Give context to the National Pledge


FINALLY the school holidays are coming to an end.
In a country in which we believe in foisting our children to boarding institutions, this is the time many parents will be happily consigning their loved ones to three months of boarding life.
Some children will be wearing sad faces as they leave to serve another installment of time in school.
Not because they are leaving behind the joys of a history-laden month of April; Chinhoyi Battle, Independence Day and execution of Nehanda and Kaguvi.
It is because no more television, movies and social media applications.
From day one, this term and on, every morning at school thereafter, the children will be reciting the National Pledge:
“Almighty God, in whose hands our future lies, I salute the national flag. “Respecting the brave fathers and mothers who lost lives in the Chimurenga/Umvukela.
“We are proud inheritors of the richness of our natural resources.
“We are proud creators and participants in our vibrant traditions and cultures.
“So I commit to honesty and the dignity of hard work.”
There are many countries that have adopted the concept of a national pledge.
In the Diaspora we have happily let our children recite these foreign pledges designed to humiliate and make traitors of them.
Take the American pledge recited even from pre-schools:
“I pledge allegiance to the flag of the United States of America and to the republic for which it stands, one nation under God, indivisible, with liberty and justice for all.”
It is a pledge to the divinity of American arrogance, supported by history versions from that side.
It is a pledge supported by American commerce and foreign policy.
It is a lived reality.
To some school children in Zimbabwe, the National Pledge will be in addition to singing of the National Anthem and recital of the Lord’s Prayer.
The National Anthem is a stately song that gives a summary of Zimbabwe’s struggle history and blessings.
It is rich in language, rhythm and emotion.
It is a product of a national competition.
It is testimony to the overall winner, the late Solomon Mutsvairo’s genius.
It is constructed in our own language.
It sings very well in the indigenous language.
The National Flag is a product of patriotic heraldry nurtured over struggle years and blossoming with the emphatic people’s victory in 1980.
Both are products of deeply engrained historical and cultural existences.
These are nationally relevant symbols expressed in schools and beyond; at any occasion and gathering requiring firing by emotion of patriotic allegiance to Zimbabwe.
We sing the National Anthem and wave the National Flag each time our beloved Warriors line up for a match.
We sing the National Anthem, among other occasions, to begin a school day, to listen to a state speech and to honour national achievement.
The Lord’s Prayer; many of us first encountered it in Sunday school.
I found it too long and it was no big deal missing one or two lines.
That I knew the Moses history around it and grew up in a family that had nightly Bible readings that gave context to the prayer helped little.
At prep school one of the teachers, Mr Chideme, somehow managed to figure out I could not properly recite the prayer.
He always singled me for individual recital.
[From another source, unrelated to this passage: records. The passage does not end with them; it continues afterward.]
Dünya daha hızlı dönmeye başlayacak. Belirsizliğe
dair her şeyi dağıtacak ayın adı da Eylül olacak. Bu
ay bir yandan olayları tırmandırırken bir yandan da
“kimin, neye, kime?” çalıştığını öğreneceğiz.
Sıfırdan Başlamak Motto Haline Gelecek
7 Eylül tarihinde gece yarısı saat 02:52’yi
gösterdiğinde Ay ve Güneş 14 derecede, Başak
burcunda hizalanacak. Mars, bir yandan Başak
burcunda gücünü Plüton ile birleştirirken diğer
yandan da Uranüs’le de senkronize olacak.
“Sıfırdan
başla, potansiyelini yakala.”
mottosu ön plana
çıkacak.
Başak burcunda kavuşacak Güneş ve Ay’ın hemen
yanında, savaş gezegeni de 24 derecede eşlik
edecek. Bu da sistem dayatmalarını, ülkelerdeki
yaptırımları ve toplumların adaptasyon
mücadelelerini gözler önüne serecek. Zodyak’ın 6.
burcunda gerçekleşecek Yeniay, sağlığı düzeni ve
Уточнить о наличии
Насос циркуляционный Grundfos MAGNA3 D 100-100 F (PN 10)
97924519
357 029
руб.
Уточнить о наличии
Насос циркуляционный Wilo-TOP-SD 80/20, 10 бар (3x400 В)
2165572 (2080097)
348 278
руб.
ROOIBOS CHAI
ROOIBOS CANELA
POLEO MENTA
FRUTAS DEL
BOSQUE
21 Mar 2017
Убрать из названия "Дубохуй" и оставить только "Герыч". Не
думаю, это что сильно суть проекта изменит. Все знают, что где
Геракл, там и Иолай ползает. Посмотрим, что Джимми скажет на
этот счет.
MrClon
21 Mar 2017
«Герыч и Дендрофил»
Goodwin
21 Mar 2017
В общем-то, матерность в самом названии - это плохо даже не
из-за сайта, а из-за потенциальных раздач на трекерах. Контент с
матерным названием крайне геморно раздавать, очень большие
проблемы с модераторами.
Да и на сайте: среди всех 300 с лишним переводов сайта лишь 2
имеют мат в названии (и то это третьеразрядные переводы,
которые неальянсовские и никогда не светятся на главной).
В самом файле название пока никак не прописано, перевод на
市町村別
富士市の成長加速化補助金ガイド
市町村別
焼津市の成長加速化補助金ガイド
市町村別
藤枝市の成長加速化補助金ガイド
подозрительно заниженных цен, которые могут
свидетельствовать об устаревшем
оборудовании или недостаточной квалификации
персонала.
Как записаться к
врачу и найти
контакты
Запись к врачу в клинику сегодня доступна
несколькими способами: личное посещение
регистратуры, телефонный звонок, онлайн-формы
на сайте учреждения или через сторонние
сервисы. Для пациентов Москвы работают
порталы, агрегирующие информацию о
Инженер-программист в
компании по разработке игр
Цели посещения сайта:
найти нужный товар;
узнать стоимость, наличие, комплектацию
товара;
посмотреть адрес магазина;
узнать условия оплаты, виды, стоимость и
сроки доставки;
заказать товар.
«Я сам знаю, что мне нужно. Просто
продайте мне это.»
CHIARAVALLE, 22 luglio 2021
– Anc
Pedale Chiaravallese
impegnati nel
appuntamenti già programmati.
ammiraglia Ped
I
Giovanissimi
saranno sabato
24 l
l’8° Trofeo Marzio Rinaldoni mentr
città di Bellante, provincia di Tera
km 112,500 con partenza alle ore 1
He used a thick stick to drive the demons from my palms.
I am not sure whether I eventually managed, but today each time I fumble my recital I think of old Mr Chideme and his thick stick.
As my son heads back to school to begin daily recital of the National Pledge, I am asking myself: Is this a National Pledge or a National Schools Pledge?
If it is the former then why has the construction and promotion been left to officials in this one Ministry only.
If the latter, how will the zeal be transferred to post school existence?
Was it constructed in our own language?
Will the school children understand the context?
From where will they create the context to attach to the pledge?
The National Pledge, whose recitals begin in schools from next week will be denied the context of complimentary national history.
History is a subject on its way out in many schools.
History and indigenous languages has been relegated to a course for the weaker students.
In the few cases where it is offered, the content and supporting literature still leave a lot to be desired.
And in a number of cases, under the Cambridge syllabus, it is about the French Revolution and Germany unification.
In primary schools, there is a loud cry for learning materials that resonate with the National Pledge.
As our infants begin the Sunrise Reader journey to learn to read, they are told land resources like farms are for David and Jenny’s ancestry, not Tatenda and Chipo’s.
They don’t know the history of the land.
They don’t know the Chimurenga/Umvukela.
Without the right context, our National Pledge will miss the emotion to fire up our patriotism.
We cannot let it become an empty recital.